*Exercise data:*
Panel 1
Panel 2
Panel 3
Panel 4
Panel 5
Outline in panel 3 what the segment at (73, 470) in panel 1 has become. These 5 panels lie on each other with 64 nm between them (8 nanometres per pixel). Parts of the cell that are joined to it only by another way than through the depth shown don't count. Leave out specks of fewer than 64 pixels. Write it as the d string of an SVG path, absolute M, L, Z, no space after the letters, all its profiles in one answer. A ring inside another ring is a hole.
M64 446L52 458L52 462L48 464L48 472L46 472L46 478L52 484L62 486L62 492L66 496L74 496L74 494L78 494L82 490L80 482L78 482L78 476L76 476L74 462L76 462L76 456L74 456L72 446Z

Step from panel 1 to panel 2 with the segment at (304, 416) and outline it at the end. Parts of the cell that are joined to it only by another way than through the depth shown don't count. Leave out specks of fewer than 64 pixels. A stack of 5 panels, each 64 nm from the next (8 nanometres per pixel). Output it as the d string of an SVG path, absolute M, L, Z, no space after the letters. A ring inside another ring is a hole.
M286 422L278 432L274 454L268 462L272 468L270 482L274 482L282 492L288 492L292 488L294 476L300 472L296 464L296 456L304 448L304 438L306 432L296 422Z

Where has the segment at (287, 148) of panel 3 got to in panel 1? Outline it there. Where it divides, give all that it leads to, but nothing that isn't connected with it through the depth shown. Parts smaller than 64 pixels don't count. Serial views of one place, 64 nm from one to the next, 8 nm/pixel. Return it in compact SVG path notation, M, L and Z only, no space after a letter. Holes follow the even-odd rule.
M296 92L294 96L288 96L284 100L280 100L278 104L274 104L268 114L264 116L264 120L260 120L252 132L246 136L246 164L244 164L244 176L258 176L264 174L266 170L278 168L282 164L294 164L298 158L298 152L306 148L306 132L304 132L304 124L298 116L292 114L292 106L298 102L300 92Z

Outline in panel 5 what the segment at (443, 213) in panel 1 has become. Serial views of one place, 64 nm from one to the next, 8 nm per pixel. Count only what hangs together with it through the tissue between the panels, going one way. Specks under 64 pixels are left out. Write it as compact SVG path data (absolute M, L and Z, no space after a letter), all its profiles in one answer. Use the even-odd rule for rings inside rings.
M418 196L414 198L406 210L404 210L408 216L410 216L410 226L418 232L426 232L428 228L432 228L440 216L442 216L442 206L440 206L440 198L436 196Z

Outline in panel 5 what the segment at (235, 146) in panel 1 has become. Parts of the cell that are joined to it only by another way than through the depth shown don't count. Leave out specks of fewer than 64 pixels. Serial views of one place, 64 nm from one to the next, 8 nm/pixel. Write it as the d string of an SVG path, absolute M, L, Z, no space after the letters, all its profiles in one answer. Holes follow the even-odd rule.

*Task instructions:* Write out the listing exactly, keeping every character.

*Output for this task:*
Panel 1
Panel 2
Panel 3
Panel 4
Panel 5
Outline in panel 3 what the segment at (73, 470) in panel 1 has become. These 5 panels lie on each other with 64 nm between them (8 nanometres per pixel). Parts of the cell that are joined to it only by another way than through the depth shown don't count. Leave out specks of fewer than 64 pixels. Write it as the d string of an SVG path, absolute M, L, Z, no space after the letters, all its profiles in one answer. A ring inside another ring is a hole.
M64 446L52 458L52 462L48 464L48 472L46 472L46 478L52 484L62 486L62 492L66 496L74 496L74 494L78 494L82 490L80 482L78 482L78 476L76 476L74 462L76 462L76 456L74 456L72 446Z

Step from panel 1 to panel 2 with the segment at (304, 416) and outline it at the end. Parts of the cell that are joined to it only by another way than through the depth shown don't count. Leave out specks of fewer than 64 pixels. A stack of 5 panels, each 64 nm from the next (8 nanometres per pixel). Output it as the d string of an SVG path, absolute M, L, Z, no space after the letters. A ring inside another ring is a hole.
M286 422L278 432L274 454L268 462L272 468L270 482L274 482L282 492L288 492L292 488L294 476L300 472L296 464L296 456L304 448L304 438L306 432L296 422Z

Where has the segment at (287, 148) of panel 3 got to in panel 1? Outline it there. Where it divides, give all that it leads to, but nothing that isn't connected with it through the depth shown. Parts smaller than 64 pixels don't count. Serial views of one place, 64 nm from one to the next, 8 nm/pixel. Return it in compact SVG path notation, M, L and Z only, no space after a letter. Holes follow the even-odd rule.
M296 92L294 96L288 96L284 100L280 100L278 104L274 104L268 114L264 116L264 120L260 120L252 132L246 136L246 164L244 164L244 176L258 176L264 174L266 170L278 168L282 164L294 164L298 158L298 152L306 148L306 132L304 132L304 124L298 116L292 114L292 106L298 102L300 92Z

Outline in panel 5 what the segment at (443, 213) in panel 1 has become. Serial views of one place, 64 nm from one to the next, 8 nm per pixel. Count only what hangs together with it through the tissue between the panels, going one way. Specks under 64 pixels are left out. Write it as compact SVG path data (absolute M, L and Z, no space after a letter), all its profiles in one answer. Use the even-odd rule for rings inside rings.
M418 196L414 198L406 210L404 210L408 216L410 216L410 226L418 232L426 232L428 228L432 228L440 216L442 216L442 206L440 206L440 198L436 196Z

Outline in panel 5 what the segment at (235, 146) in panel 1 has become. Parts of the cell that are joined to it only by another way than through the depth shown don't count. Leave out specks of fewer than 64 pixels. Serial views of one place, 64 nm from one to the next, 8 nm/pixel. Write it as the d string of an SVG path, absolute M, L, Z, no space after the letters, all its profiles in one answer. Holes follow the even-odd rule.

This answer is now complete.